For swath grazing purpose (treatments 1-6), the study showed that seeding oats with T-Raptor hybrid rape (treatment 4) appeared to favour more DM yield than seeding oats as a monoculture (treatment 1) or seeding oats in a mixture with other crops (treatment 2, 3, 5 & 6). For dairy silage (treatments 7-11), monoculture barley (treatment 7 and 9) and monoculture triticale respectively, appeared to have 1031 and 512 lb more DM than when barley and triticale were mixed with Green Spirit ryegrass (treatments 8 and 10).

Some Notes on T-Raptor & Green Spirit ryegrass


T-Raptor is an early maturing hybrid brassica, a cross between a forage turnip and a forage rape, with 50-70 day crop duration.

T-Raptor exhibits a leafy growth habit (higher leaf-to-bulb ratio) and is well-suited to grazing. T-Raptor, a forage brassica is an excellent late-summer feed source, and a good supplement for late summer periods when cool-season forage grasses slow in production.

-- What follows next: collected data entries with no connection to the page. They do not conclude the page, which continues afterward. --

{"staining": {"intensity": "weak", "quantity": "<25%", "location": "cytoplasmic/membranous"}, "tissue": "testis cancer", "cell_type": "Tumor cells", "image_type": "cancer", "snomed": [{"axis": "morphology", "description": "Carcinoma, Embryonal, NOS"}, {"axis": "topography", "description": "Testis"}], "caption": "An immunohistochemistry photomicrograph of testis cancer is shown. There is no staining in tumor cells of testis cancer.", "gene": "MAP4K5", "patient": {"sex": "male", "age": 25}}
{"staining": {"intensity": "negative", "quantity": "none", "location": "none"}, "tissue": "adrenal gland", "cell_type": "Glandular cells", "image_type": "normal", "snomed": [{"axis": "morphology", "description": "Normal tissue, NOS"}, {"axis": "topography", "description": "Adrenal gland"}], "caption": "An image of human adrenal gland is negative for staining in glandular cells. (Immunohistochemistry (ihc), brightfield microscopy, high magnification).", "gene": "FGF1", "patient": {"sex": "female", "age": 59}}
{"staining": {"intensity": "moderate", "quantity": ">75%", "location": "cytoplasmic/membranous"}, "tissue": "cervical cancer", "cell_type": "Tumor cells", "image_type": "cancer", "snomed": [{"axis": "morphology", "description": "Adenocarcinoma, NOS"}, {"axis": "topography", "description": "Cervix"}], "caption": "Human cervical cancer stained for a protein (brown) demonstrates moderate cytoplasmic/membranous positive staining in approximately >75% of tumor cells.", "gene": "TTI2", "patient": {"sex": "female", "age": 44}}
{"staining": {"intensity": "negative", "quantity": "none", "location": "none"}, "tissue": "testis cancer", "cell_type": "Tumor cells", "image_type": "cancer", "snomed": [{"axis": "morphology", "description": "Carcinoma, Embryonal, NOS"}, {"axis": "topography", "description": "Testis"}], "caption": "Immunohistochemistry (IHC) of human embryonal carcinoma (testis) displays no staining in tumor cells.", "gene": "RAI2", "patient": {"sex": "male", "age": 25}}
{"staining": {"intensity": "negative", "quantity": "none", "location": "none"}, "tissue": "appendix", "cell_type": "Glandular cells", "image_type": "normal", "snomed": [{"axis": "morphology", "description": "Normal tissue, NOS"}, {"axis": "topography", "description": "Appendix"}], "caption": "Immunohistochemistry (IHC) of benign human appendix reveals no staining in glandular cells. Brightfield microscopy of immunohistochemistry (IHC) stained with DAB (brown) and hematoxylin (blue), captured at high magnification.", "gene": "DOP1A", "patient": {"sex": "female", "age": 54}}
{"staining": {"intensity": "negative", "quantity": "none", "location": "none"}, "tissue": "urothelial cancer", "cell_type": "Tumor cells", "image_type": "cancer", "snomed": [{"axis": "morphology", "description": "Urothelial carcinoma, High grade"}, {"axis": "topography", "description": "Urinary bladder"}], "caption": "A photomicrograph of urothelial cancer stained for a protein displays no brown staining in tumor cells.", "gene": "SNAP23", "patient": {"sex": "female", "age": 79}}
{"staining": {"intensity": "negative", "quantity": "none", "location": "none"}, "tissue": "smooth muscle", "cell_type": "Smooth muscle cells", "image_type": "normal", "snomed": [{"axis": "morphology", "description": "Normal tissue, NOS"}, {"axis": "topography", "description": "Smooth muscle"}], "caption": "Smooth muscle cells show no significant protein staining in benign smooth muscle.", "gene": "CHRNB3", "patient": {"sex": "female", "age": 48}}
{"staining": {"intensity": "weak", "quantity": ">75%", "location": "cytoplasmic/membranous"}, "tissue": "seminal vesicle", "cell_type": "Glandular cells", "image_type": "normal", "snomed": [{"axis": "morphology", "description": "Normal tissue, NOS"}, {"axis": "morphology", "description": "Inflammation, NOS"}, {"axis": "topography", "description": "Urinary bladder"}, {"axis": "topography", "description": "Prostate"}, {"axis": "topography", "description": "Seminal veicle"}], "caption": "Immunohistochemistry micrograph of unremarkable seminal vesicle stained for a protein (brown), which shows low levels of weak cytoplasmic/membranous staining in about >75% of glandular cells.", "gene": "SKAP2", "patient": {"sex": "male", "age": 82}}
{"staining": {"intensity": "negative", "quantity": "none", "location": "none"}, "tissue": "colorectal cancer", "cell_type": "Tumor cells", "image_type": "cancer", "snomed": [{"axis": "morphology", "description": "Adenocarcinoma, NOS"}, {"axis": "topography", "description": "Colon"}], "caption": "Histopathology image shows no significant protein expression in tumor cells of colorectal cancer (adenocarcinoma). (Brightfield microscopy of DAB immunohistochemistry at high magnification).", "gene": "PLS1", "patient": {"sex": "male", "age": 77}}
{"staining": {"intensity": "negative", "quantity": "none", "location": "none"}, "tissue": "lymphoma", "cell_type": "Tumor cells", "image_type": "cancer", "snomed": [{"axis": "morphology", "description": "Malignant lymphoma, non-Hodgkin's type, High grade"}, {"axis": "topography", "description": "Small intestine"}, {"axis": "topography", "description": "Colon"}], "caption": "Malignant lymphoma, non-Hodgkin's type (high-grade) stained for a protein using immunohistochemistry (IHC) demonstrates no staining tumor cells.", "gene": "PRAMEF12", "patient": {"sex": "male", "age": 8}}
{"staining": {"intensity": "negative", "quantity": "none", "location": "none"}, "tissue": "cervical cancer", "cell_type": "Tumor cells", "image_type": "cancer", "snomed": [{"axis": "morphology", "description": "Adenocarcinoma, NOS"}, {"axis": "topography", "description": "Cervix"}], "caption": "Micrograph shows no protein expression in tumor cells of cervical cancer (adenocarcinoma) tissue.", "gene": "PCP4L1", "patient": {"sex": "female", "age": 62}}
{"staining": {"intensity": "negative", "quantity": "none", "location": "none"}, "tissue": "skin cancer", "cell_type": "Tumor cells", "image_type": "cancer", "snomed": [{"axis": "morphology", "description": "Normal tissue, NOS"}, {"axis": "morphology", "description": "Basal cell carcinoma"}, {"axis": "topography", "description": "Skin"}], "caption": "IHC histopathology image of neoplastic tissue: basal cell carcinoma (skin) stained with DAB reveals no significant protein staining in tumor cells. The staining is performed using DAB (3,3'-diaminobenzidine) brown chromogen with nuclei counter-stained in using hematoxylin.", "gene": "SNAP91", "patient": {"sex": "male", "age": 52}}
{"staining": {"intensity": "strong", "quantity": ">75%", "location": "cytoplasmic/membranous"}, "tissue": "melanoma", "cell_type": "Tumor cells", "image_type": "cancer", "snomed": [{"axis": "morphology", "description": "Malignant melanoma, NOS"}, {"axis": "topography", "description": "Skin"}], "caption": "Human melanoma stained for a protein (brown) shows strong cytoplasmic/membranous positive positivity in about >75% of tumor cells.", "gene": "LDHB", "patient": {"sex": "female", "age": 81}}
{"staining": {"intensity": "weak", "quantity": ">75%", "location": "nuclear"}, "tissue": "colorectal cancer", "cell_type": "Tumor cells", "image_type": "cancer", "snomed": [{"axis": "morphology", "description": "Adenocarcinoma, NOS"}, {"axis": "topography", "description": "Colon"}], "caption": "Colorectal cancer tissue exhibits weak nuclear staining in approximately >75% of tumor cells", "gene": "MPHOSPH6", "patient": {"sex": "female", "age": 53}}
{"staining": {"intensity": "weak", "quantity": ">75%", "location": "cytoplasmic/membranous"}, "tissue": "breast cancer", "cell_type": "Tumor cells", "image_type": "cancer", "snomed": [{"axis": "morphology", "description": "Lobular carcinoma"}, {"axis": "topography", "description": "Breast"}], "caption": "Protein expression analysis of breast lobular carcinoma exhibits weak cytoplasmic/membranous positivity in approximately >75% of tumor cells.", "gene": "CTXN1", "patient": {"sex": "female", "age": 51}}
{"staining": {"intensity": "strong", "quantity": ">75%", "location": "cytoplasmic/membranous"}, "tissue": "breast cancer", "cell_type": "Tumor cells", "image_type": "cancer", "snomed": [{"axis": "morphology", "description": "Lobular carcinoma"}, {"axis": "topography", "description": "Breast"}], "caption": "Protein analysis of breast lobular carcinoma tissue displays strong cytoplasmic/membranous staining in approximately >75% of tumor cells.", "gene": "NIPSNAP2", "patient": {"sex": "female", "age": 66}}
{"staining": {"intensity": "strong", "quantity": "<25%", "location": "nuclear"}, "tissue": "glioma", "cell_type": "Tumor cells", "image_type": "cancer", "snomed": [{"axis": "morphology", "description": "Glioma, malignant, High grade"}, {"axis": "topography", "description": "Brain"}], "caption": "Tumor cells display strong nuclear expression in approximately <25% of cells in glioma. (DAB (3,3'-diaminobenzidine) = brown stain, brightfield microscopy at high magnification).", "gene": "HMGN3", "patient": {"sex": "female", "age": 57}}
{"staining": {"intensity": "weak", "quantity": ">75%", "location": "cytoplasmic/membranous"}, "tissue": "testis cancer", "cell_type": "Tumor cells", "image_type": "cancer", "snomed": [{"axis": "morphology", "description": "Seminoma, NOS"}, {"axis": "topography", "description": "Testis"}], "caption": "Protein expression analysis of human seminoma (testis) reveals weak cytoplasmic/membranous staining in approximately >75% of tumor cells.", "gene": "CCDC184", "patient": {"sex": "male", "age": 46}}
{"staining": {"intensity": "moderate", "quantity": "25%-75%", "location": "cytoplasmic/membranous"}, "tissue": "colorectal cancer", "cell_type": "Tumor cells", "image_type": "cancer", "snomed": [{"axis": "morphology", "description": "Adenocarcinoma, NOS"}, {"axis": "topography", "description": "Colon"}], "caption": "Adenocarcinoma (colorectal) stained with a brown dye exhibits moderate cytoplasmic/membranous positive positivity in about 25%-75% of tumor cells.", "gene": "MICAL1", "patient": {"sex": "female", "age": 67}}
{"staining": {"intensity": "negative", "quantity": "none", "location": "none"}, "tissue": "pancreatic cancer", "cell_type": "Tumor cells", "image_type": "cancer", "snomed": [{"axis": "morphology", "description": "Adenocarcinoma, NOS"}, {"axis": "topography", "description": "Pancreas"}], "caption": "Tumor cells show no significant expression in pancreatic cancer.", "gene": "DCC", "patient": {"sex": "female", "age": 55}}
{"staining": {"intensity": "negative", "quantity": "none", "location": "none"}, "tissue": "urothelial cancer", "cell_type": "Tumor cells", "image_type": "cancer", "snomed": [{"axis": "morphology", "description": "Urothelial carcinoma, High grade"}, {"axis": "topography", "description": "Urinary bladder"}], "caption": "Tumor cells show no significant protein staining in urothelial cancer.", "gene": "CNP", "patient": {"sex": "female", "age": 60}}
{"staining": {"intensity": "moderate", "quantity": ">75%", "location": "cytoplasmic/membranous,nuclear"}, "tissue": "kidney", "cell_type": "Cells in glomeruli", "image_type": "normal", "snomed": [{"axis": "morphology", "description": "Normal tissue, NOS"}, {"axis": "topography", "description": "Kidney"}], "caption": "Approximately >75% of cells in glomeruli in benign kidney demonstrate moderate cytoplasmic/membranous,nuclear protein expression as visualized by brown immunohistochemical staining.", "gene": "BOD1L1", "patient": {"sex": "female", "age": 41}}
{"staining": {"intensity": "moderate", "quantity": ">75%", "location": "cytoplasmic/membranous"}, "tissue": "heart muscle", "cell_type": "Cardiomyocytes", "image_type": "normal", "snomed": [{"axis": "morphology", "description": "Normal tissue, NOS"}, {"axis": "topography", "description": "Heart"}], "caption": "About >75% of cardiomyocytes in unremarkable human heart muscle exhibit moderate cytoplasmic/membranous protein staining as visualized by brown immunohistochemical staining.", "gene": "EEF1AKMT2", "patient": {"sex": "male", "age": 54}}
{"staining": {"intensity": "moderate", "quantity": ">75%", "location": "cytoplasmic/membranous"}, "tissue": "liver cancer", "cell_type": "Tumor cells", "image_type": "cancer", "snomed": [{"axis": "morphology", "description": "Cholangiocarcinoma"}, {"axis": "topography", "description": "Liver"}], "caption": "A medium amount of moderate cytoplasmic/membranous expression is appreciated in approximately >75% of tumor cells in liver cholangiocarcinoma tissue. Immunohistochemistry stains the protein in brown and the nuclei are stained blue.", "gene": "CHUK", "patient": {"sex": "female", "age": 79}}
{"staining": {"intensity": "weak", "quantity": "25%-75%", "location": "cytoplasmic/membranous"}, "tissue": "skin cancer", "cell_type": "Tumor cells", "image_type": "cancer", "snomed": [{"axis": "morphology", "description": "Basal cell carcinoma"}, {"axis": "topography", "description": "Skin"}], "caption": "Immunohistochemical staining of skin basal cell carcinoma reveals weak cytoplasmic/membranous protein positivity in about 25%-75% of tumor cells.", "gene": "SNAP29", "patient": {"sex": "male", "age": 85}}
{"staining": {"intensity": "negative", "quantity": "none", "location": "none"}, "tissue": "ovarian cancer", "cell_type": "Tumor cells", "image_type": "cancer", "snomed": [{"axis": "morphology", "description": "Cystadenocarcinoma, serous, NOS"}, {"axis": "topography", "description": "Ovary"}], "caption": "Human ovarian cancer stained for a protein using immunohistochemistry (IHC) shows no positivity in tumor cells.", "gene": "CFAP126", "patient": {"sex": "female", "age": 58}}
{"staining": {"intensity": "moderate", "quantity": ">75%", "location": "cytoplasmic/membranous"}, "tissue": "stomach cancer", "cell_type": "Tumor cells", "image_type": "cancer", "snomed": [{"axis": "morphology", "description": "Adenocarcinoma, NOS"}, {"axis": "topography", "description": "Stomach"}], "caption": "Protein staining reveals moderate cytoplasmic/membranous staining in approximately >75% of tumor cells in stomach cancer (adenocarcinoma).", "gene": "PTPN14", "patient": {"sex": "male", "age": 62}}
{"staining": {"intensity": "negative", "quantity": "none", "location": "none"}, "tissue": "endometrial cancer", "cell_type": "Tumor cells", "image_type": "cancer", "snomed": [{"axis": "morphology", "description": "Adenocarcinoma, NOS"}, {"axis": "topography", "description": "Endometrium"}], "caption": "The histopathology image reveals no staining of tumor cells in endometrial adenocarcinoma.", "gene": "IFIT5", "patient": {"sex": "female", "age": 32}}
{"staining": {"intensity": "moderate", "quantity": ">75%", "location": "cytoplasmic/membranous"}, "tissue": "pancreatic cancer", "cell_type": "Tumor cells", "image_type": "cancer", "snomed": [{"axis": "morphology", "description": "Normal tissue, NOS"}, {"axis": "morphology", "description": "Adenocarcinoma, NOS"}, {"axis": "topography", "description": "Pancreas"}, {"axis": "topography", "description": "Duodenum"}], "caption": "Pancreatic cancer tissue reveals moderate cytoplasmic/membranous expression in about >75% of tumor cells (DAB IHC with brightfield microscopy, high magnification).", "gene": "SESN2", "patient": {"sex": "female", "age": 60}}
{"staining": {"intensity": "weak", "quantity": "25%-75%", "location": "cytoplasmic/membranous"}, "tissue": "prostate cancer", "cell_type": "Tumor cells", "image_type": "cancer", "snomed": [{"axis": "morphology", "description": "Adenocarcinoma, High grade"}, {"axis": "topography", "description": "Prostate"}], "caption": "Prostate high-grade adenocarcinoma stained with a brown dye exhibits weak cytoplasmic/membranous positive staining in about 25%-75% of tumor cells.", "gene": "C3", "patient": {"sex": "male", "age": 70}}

T-Raptor requires good soil drainage and a pH 5.3 - 7.5. Cold, drought and heat tolerant, these crops commonly provide valuable feed when other crops are less productive.

Forage Brassicas are useful for extending the grazing season when other forages are less productive. Brassicas can provide higher crude protein and digestibility at half the cost of hay or conserved forages. Brassicas have extremely high yield potential when grown on high fertility soils and properly managed. Brassicas can produce as much as 40 tons (wet) per acre.

Green Spirit

Green Spirit is a unique blend of diploid and tetraploid Italian ryegrass varieties. Combining tetraploid and diploid varieties maximizes the advantages each has to offer. Tetraploid varieties provide high dry matter production, disease resistance to crown rust and improved palatability. Diploid varieties are added for better persistence under grazing and improved traffic tolerance. These varieties also have improved dry matter production and winter hardiness compared to older cultivars. In regions with moderate climates, Green Spirit will be a biannual forage. Green Spirit is adapted to a wide range of soil conditions – it performs in heavy clay soils and light sandy soils.

Spring Planted Green Spirit Italian ryegrass - High dry matter production, no seed head production, very high forage quality, produces forage until late fall, over-winters and produces forage in the following spring and early summer.

Fall Planted Green Spirit Italian ryegrass - Better winter hardiness, late heading in spring, maintains better forage quality, better regrowth after cutting.